----- Document segment -----

A push too far? Starboard's tilt at Yahoo is activist investor's biggest battle yet
Starboard Value LP has proved its mettle as an activist investor by overthrowing the board at US restaurant chain Olive Garden's parent company and pushing a focus on real estate at store giant Macy's.
Yahoo - the latest object of Starboard's proxy fight agitation - presents a far bigger challenge.
The hedge fund is pursuing a full sweep of the boardroom at the Web portal with a smaller stake than at past targets - 1.7pc - giving it less clout with less money on the line than some other Yahoo investors. Starboard is also taking aim at a more responsive management team than it has historically toppled, potentially making the idea that Yahoo needs new leadership a tougher sell.
To win, Starboard chief executive officer Jeffrey Smith must convince shareholders he has a compelling plan that Yahoo CEO Marissa Mayer and the current regime can't execute. The bid to oust the board comes even after the company acceded to some of the vacillating investor demands and put almost everything on the table, from spinning off its valuable stakes in Asian Internet companies to selling its main Web businesses.

----- Record set -----

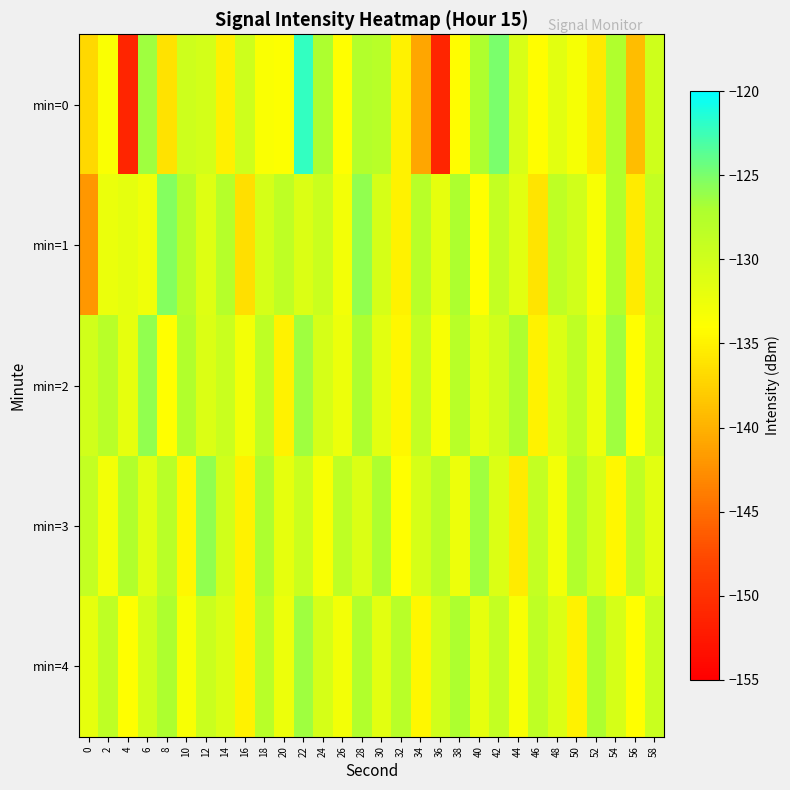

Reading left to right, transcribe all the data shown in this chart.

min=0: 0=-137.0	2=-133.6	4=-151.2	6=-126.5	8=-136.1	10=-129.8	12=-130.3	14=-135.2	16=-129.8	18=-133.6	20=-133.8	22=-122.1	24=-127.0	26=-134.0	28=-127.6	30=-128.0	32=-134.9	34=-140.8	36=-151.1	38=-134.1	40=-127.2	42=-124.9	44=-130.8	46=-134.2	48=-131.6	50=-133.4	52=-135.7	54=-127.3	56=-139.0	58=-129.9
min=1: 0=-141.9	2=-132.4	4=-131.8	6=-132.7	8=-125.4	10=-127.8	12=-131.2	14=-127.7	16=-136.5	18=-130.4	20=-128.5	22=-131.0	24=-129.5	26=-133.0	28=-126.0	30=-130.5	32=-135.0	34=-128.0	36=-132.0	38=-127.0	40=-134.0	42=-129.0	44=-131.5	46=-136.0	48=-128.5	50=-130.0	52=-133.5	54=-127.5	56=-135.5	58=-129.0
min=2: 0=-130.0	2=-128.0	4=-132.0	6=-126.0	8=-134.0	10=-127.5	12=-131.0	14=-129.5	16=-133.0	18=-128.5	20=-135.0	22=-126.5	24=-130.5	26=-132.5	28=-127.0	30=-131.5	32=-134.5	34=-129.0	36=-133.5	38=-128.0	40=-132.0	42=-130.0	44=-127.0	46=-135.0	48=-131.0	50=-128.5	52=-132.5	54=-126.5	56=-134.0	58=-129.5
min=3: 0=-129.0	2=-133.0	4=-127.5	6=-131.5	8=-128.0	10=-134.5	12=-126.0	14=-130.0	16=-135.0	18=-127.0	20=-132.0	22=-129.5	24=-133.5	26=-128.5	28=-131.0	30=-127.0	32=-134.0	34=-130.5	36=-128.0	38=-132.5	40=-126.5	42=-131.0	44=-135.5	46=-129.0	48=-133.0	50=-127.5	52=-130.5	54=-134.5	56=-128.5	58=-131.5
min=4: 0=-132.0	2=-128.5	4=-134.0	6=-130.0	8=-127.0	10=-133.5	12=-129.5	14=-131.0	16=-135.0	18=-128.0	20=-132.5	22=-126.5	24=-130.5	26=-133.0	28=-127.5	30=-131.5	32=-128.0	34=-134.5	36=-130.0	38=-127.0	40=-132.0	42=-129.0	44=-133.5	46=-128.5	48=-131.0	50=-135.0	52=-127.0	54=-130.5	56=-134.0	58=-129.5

-----

## The problem:
Keep writing the news article about Starboard's fight for Yahoo's board, starting right after its last sentence.

## Output below:
"They're going to have to get specific, and it's hard as an outsider to really get specific - and know how you're really going to solve these problems," said Stephen Diamond, who teaches business law at Santa Clara University in California. "Can they come across credibly to the institutional investors and to the proxy advisory firms?"
After publicly lambasting Yahoo for 18 months and shifting its own demands - to sell Yahoo rather than spin off its stake in Chinese e-commerce giant Alibaba Group Holding - Starboard last week deployed an activist's boldest tool: seeking to replace an entire board.
Mayer, who for more than three years has been working to reignite sales growth by wooing advertisers and Web users with new products and content, in December yielded to the pressure from Starboard and other investors, cancelling Yahoo's plan to spin off its stake in Alibaba, and said the company was considering other strategic options.
That wasn't enough for Smith. The Yahoo board has failed to deliver results, he wrote in a letter to fellow shareholders last week, adding that Starboard's nominees can bolster credibility.
He said the current board can't be trusted to weigh the options that will best serve investors, and it's important for the activist to be involved to ensure a "full and fair sale process", according to the letter.
Still, some analysts questioned whether a whole new board is needed now that Yahoo is on the path that Starboard and other activists have demanded. Yahoo itself has tried to show it is serious about the process of looking at strategic options - drawing interest from private equity firms and companies in telecommunications and other industries.
Earlier this month, chief financial officer Ken Goldman said the board committee working on a possible sale of the core operations is "more active than anyone can possibly believe".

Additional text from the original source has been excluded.